Kaye looked at her, but didn’t have to ask.
“I leased from a guy named Bud Richards. After Valle delle Viti took his life’s work, Bud gave up. Took his own life. I couldn’t bring myself to go after his kids. I just couldn’t do it.” She looked around and saw three servers waiting at the service bar. “Gotta get back to work. Nice meeting you, Ben Kaye. Bring that girlish figure back around any time.”
“One quick question?” Kaye asked.
“Uh, sure.”
“Who’s behind Valle delle Viti?”
“I have no idea. Only people I ever saw were their fucking lawyers.”
She tapped her hand on the edge of the bar twice, smiled, and turned back to business.
Kaye nursed his iced tea and watched while Auggie took orders from several customers for wine club shipments.

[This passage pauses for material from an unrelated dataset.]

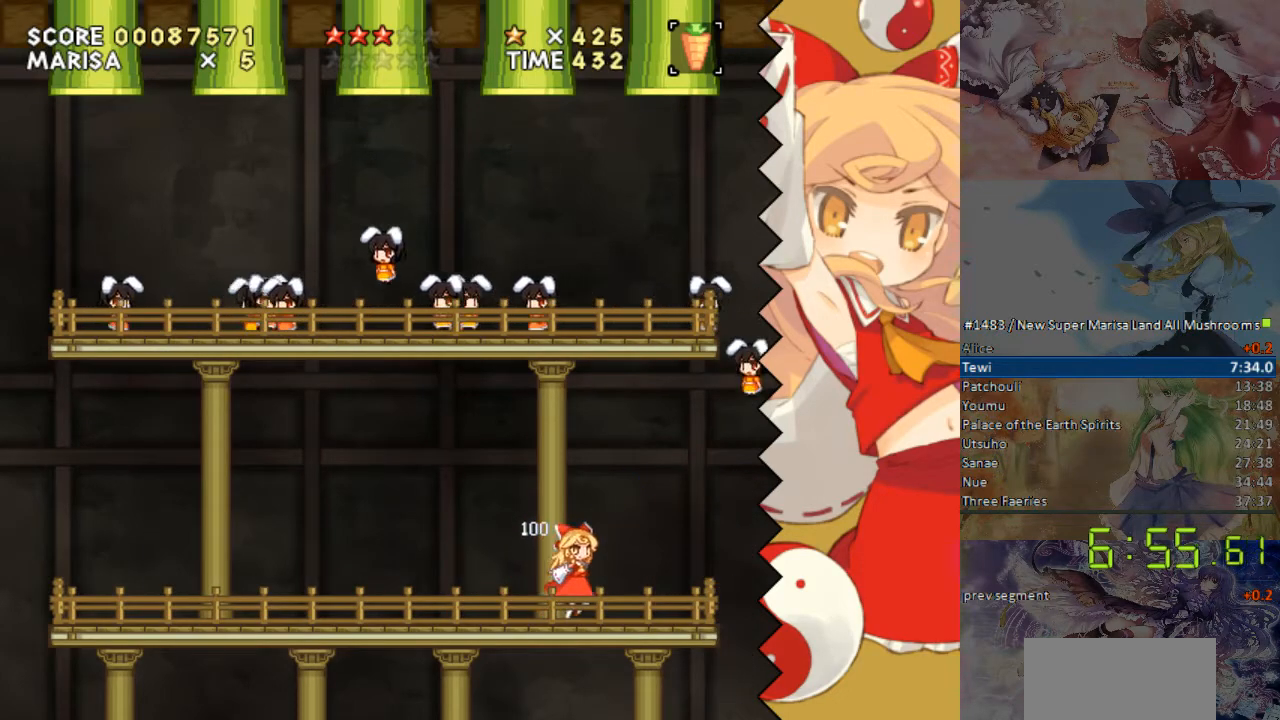
{"buttons": [], "events": []}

She dealt with her employees like a benevolent Drill Sergeant, if such a thing exists, and she treated her customers like royalty. She hadn’t brought him a check and he didn’t want to interrupt her, so he pulled three twenties off the cash in his pocket and laid them on the bar, used a napkin to wipe the condensation off the tea glass and put it down on top of the bills.

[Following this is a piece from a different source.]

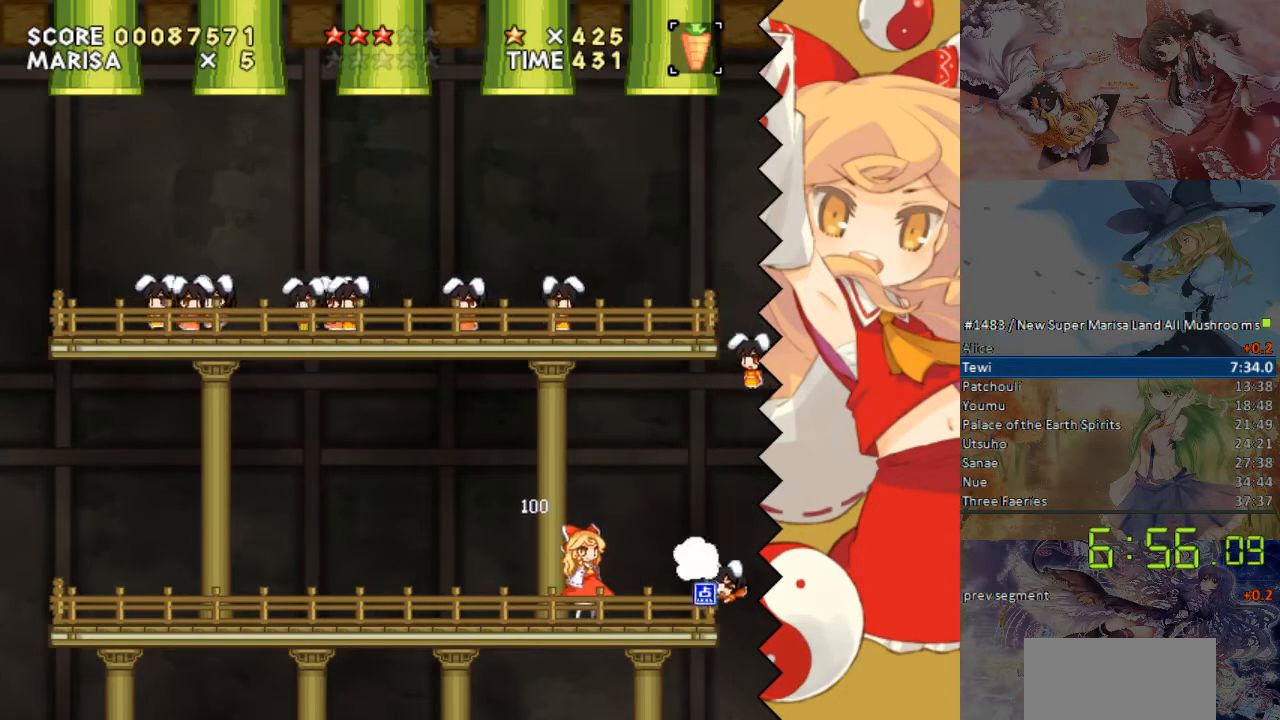
{"buttons": [], "events": []}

Outside, the next group of bikers looking to be wined and dined was already starting to trickle in.
He sat on the Road King and considered what Auggie had told him. He remembered his conversation with Alicia Valdez and her comments about Valle delle Viti’s lawyers.
The lions in the room.
***
For Kaye, riding a motorcycle was almost a form of meditation. Those who practice Buddhist meditation, particularly westerners who come to the discipline later in life, know that there are good sessions and bad sessions.

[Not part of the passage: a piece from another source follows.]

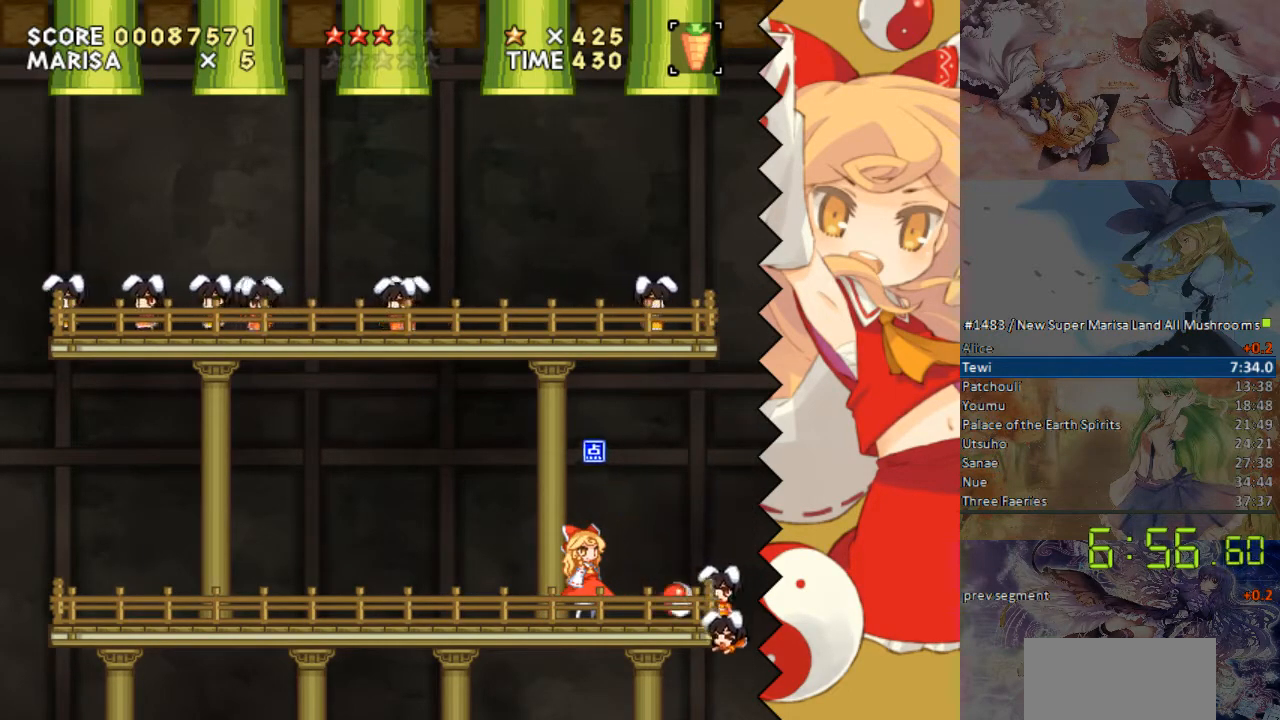
{"buttons": [], "events": []}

The ride home from Santa Ynez was not a good session.
His mind wandered, trying to figure out how, or even if, Valle delle Viti was somehow connected to Avi Geller’s murder.
People don’t kill people over wine. Or do they? If Geller had put fifty million into the project, surely he – or his wife, Kaye reminded himself – would soon start to see a handsome return on the money. Which logically meant the other investors would, too, and he still clung to the belief that happy investors don’t kill each other.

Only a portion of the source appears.